Convert every line of the entries below into a JSON list of strings, one string per line, leaving out any blank lines.
───── Raw records ─────
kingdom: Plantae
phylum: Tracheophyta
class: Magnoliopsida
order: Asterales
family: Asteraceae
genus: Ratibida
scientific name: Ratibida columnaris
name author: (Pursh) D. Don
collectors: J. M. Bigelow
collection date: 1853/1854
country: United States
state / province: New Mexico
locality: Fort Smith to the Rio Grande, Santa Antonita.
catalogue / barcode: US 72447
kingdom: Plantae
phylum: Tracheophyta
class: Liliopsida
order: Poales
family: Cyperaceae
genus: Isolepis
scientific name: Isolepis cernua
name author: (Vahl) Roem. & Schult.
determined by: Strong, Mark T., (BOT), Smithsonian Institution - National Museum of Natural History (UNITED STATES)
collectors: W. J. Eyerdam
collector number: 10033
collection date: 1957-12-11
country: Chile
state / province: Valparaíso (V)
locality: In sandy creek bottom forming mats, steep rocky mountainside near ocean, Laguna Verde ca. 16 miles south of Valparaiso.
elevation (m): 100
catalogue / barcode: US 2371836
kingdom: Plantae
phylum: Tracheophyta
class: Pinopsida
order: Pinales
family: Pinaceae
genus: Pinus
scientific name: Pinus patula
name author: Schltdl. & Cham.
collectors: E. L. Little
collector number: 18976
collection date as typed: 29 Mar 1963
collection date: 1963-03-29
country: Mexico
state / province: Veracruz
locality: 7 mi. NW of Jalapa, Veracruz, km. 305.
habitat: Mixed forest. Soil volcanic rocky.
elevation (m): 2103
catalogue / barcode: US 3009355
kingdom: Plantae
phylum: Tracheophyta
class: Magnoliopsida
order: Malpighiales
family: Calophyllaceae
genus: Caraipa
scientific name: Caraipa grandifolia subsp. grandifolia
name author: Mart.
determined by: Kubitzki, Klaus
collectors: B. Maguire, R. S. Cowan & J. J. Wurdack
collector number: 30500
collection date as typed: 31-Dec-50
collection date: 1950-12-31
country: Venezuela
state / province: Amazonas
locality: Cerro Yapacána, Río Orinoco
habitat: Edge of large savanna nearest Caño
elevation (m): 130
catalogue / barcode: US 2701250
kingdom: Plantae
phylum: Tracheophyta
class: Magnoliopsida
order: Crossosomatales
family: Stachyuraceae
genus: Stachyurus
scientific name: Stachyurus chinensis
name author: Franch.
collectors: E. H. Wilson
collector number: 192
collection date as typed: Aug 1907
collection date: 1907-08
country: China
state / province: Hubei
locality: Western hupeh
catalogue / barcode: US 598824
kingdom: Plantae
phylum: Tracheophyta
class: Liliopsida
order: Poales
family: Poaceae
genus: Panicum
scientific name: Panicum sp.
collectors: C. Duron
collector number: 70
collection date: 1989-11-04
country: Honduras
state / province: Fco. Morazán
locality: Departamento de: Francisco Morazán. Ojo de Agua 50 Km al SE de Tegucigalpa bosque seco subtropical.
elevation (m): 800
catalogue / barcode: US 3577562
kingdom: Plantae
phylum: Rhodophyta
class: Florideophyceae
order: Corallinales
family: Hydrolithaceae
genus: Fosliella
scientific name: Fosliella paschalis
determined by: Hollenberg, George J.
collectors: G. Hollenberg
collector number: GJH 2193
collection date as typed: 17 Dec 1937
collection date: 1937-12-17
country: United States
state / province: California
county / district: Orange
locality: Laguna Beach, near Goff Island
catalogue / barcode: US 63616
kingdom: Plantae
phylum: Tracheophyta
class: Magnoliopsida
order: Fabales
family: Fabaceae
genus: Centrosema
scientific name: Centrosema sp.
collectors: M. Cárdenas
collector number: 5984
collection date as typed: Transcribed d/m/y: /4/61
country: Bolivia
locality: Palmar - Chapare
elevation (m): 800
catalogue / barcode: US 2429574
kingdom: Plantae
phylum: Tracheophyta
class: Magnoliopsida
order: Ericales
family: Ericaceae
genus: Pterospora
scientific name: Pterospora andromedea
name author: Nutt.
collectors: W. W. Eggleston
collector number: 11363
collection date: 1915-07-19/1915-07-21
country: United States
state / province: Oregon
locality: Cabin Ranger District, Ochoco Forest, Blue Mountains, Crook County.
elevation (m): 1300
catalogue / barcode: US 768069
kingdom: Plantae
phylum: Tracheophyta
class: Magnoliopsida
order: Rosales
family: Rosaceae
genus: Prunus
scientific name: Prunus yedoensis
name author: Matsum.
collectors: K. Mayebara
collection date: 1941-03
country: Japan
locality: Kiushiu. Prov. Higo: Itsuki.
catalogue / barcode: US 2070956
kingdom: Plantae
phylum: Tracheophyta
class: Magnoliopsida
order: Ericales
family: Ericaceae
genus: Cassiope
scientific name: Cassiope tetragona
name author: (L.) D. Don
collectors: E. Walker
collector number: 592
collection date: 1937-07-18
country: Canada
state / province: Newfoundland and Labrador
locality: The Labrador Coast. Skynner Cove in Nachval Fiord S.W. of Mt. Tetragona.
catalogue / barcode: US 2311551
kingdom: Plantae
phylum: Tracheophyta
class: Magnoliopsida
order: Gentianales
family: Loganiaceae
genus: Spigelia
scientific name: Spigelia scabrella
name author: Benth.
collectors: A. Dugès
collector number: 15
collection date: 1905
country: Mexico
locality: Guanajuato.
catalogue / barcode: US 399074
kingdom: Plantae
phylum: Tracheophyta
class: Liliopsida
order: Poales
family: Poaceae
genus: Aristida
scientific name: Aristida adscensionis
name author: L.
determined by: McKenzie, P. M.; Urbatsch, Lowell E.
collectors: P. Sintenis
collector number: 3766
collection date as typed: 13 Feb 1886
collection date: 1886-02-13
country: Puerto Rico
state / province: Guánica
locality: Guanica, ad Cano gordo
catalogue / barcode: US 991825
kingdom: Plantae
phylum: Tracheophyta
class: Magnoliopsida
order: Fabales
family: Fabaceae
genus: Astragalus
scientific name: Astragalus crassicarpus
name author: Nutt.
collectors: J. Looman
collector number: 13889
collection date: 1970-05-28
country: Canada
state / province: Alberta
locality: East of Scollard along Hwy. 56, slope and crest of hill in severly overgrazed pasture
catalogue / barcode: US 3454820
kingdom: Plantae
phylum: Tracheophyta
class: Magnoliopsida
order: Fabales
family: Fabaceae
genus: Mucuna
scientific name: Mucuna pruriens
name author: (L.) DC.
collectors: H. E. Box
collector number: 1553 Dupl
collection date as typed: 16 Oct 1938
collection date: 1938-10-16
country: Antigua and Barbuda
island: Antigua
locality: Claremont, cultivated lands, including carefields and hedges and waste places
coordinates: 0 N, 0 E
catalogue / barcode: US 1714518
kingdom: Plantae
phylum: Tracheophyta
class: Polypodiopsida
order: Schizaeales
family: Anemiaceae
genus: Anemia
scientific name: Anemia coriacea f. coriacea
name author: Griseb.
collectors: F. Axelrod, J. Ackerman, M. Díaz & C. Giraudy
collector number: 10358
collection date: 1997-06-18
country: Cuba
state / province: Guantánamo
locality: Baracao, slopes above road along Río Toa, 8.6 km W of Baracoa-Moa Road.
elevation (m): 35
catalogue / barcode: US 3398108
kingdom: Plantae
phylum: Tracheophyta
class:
─────
#### [Answer for the task]
[
  "kingdom: Plantae",
  "phylum: Tracheophyta",
  "class: Magnoliopsida",
  "order: Asterales",
  "family: Asteraceae",
  "genus: Ratibida",
  "scientific name: Ratibida columnaris",
  "name author: (Pursh) D. Don",
  "collectors: J. M. Bigelow",
  "collection date: 1853/1854",
  "country: United States",
  "state / province: New Mexico",
  "locality: Fort Smith to the Rio Grande, Santa Antonita.",
  "catalogue / barcode: US 72447",
  "kingdom: Plantae",
  "phylum: Tracheophyta",
  "class: Liliopsida",
  "order: Poales",
  "family: Cyperaceae",
  "genus: Isolepis",
  "scientific name: Isolepis cernua",
  "name author: (Vahl) Roem. & Schult.",
  "determined by: Strong, Mark T., (BOT), Smithsonian Institution - National Museum of Natural History (UNITED STATES)",
  "collectors: W. J. Eyerdam",
  "collector number: 10033",
  "collection date: 1957-12-11",
  "country: Chile",
  "state / province: Valparaíso (V)",
  "locality: In sandy creek bottom forming mats, steep rocky mountainside near ocean, Laguna Verde ca. 16 miles south of Valparaiso.",
  "elevation (m): 100",
  "catalogue / barcode: US 2371836",
  "kingdom: Plantae",
  "phylum: Tracheophyta",
  "class: Pinopsida",
  "order: Pinales",
  "family: Pinaceae",
  "genus: Pinus",
  "scientific name: Pinus patula",
  "name author: Schltdl. & Cham.",
  "collectors: E. L. Little",
  "collector number: 18976",
  "collection date as typed: 29 Mar 1963",
  "collection date: 1963-03-29",
  "country: Mexico",
  "state / province: Veracruz",
  "locality: 7 mi. NW of Jalapa, Veracruz, km. 305.",
  "habitat: Mixed forest. Soil volcanic rocky.",
  "elevation (m): 2103",
  "catalogue / barcode: US 3009355",
  "kingdom: Plantae",
  "phylum: Tracheophyta",
  "class: Magnoliopsida",
  "order: Malpighiales",
  "family: Calophyllaceae",
  "genus: Caraipa",
  "scientific name: Caraipa grandifolia subsp. grandifolia",
  "name author: Mart.",
  "determined by: Kubitzki, Klaus",
  "collectors: B. Maguire, R. S. Cowan & J. J. Wurdack",
  "collector number: 30500",
  "collection date as typed: 31-Dec-50",
  "collection date: 1950-12-31",
  "country: Venezuela",
  "state / province: Amazonas",
  "locality: Cerro Yapacána, Río Orinoco",
  "habitat: Edge of large savanna nearest Caño",
  "elevation (m): 130",
  "catalogue / barcode: US 2701250",
  "kingdom: Plantae",
  "phylum: Tracheophyta",
  "class: Magnoliopsida",
  "order: Crossosomatales",
  "family: Stachyuraceae",
  "genus: Stachyurus",
  "scientific name: Stachyurus chinensis",
  "name author: Franch.",
  "collectors: E. H. Wilson",
  "collector number: 192",
  "collection date as typed: Aug 1907",
  "collection date: 1907-08",
  "country: China",
  "state / province: Hubei",
  "locality: Western hupeh",
  "catalogue / barcode: US 598824",
  "kingdom: Plantae",
  "phylum: Tracheophyta",
  "class: Liliopsida",
  "order: Poales",
  "family: Poaceae",
  "genus: Panicum",
  "scientific name: Panicum sp.",
  "collectors: C. Duron",
  "collector number: 70",
  "collection date: 1989-11-04",
  "country: Honduras",
  "state / province: Fco. Morazán",
  "locality: Departamento de: Francisco Morazán. Ojo de Agua 50 Km al SE de Tegucigalpa bosque seco subtropical.",
  "elevation (m): 800",
  "catalogue / barcode: US 3577562",
  "kingdom: Plantae",
  "phylum: Rhodophyta",
  "class: Florideophyceae",
  "order: Corallinales",
  "family: Hydrolithaceae",
  "genus: Fosliella",
  "scientific name: Fosliella paschalis",
  "determined by: Hollenberg, George J.",
  "collectors: G. Hollenberg",
  "collector number: GJH 2193",
  "collection date as typed: 17 Dec 1937",
  "collection date: 1937-12-17",
  "country: United States",
  "state / province: California",
  "county / district: Orange",
  "locality: Laguna Beach, near Goff Island",
  "catalogue / barcode: US 63616",
  "kingdom: Plantae",
  "phylum: Tracheophyta",
  "class: Magnoliopsida",
  "order: Fabales",
  "family: Fabaceae",
  "genus: Centrosema",
  "scientific name: Centrosema sp.",
  "collectors: M. Cárdenas",
  "collector number: 5984",
  "collection date as typed: Transcribed d/m/y: /4/61",
  "country: Bolivia",
  "locality: Palmar - Chapare",
  "elevation (m): 800",
  "catalogue / barcode: US 2429574",
  "kingdom: Plantae",
  "phylum: Tracheophyta",
  "class: Magnoliopsida",
  "order: Ericales",
  "family: Ericaceae",
  "genus: Pterospora",
  "scientific name: Pterospora andromedea",
  "name author: Nutt.",
  "collectors: W. W. Eggleston",
  "collector number: 11363",
  "collection date: 1915-07-19/1915-07-21",
  "country: United States",
  "state / province: Oregon",
  "locality: Cabin Ranger District, Ochoco Forest, Blue Mountains, Crook County.",
  "elevation (m): 1300",
  "catalogue / barcode: US 768069",
  "kingdom: Plantae",
  "phylum: Tracheophyta",
  "class: Magnoliopsida",
  "order: Rosales",
  "family: Rosaceae",
  "genus: Prunus",
  "scientific name: Prunus yedoensis",
  "name author: Matsum.",
  "collectors: K. Mayebara",
  "collection date: 1941-03",
  "country: Japan",
  "locality: Kiushiu. Prov. Higo: Itsuki.",
  "catalogue / barcode: US 2070956",
  "kingdom: Plantae",
  "phylum: Tracheophyta",
  "class: Magnoliopsida",
  "order: Ericales",
  "family: Ericaceae",
  "genus: Cassiope",
  "scientific name: Cassiope tetragona",
  "name author: (L.) D. Don",
  "collectors: E. Walker",
  "collector number: 592",
  "collection date: 1937-07-18",
  "country: Canada",
  "state / province: Newfoundland and Labrador",
  "locality: The Labrador Coast. Skynner Cove in Nachval Fiord S.W. of Mt. Tetragona.",
  "catalogue / barcode: US 2311551",
  "kingdom: Plantae",
  "phylum: Tracheophyta",
  "class: Magnoliopsida",
  "order: Gentianales",
  "family: Loganiaceae",
  "genus: Spigelia",
  "scientific name: Spigelia scabrella",
  "name author: Benth.",
  "collectors: A. Dugès",
  "collector number: 15",
  "collection date: 1905",
  "country: Mexico",
  "locality: Guanajuato.",
  "catalogue / barcode: US 399074",
  "kingdom: Plantae",
  "phylum: Tracheophyta",
  "class: Liliopsida",
  "order: Poales",
  "family: Poaceae",
  "genus: Aristida",
  "scientific name: Aristida adscensionis",
  "name author: L.",
  "determined by: McKenzie, P. M.; Urbatsch, Lowell E.",
  "collectors: P. Sintenis",
  "collector number: 3766",
  "collection date as typed: 13 Feb 1886",
  "collection date: 1886-02-13",
  "country: Puerto Rico",
  "state / province: Guánica",
  "locality: Guanica, ad Cano gordo",
  "catalogue / barcode: US 991825",
  "kingdom: Plantae",
  "phylum: Tracheophyta",
  "class: Magnoliopsida",
  "order: Fabales",
  "family: Fabaceae",
  "genus: Astragalus",
  "scientific name: Astragalus crassicarpus",
  "name author: Nutt.",
  "collectors: J. Looman",
  "collector number: 13889",
  "collection date: 1970-05-28",
  "country: Canada",
  "state / province: Alberta",
  "locality: East of Scollard along Hwy. 56, slope and crest of hill in severly overgrazed pasture",
  "catalogue / barcode: US 3454820",
  "kingdom: Plantae",
  "phylum: Tracheophyta",
  "class: Magnoliopsida",
  "order: Fabales",
  "family: Fabaceae",
  "genus: Mucuna",
  "scientific name: Mucuna pruriens",
  "name author: (L.) DC.",
  "collectors: H. E. Box",
  "collector number: 1553 Dupl",
  "collection date as typed: 16 Oct 1938",
  "collection date: 1938-10-16",
  "country: Antigua and Barbuda",
  "island: Antigua",
  "locality: Claremont, cultivated lands, including carefields and hedges and waste places",
  "coordinates: 0 N, 0 E",
  "catalogue / barcode: US 1714518",
  "kingdom: Plantae",
  "phylum: Tracheophyta",
  "class: Polypodiopsida",
  "order: Schizaeales",
  "family: Anemiaceae",
  "genus: Anemia",
  "scientific name: Anemia coriacea f. coriacea",
  "name author: Griseb.",
  "collectors: F. Axelrod, J. Ackerman, M. Díaz & C. Giraudy",
  "collector number: 10358",
  "collection date: 1997-06-18",
  "country: Cuba",
  "state / province: Guantánamo",
  "locality: Baracao, slopes above road along Río Toa, 8.6 km W of Baracoa-Moa Road.",
  "elevation (m): 35",
  "catalogue / barcode: US 3398108",
  "kingdom: Plantae",
  "phylum: Tracheophyta",
  "class:"
]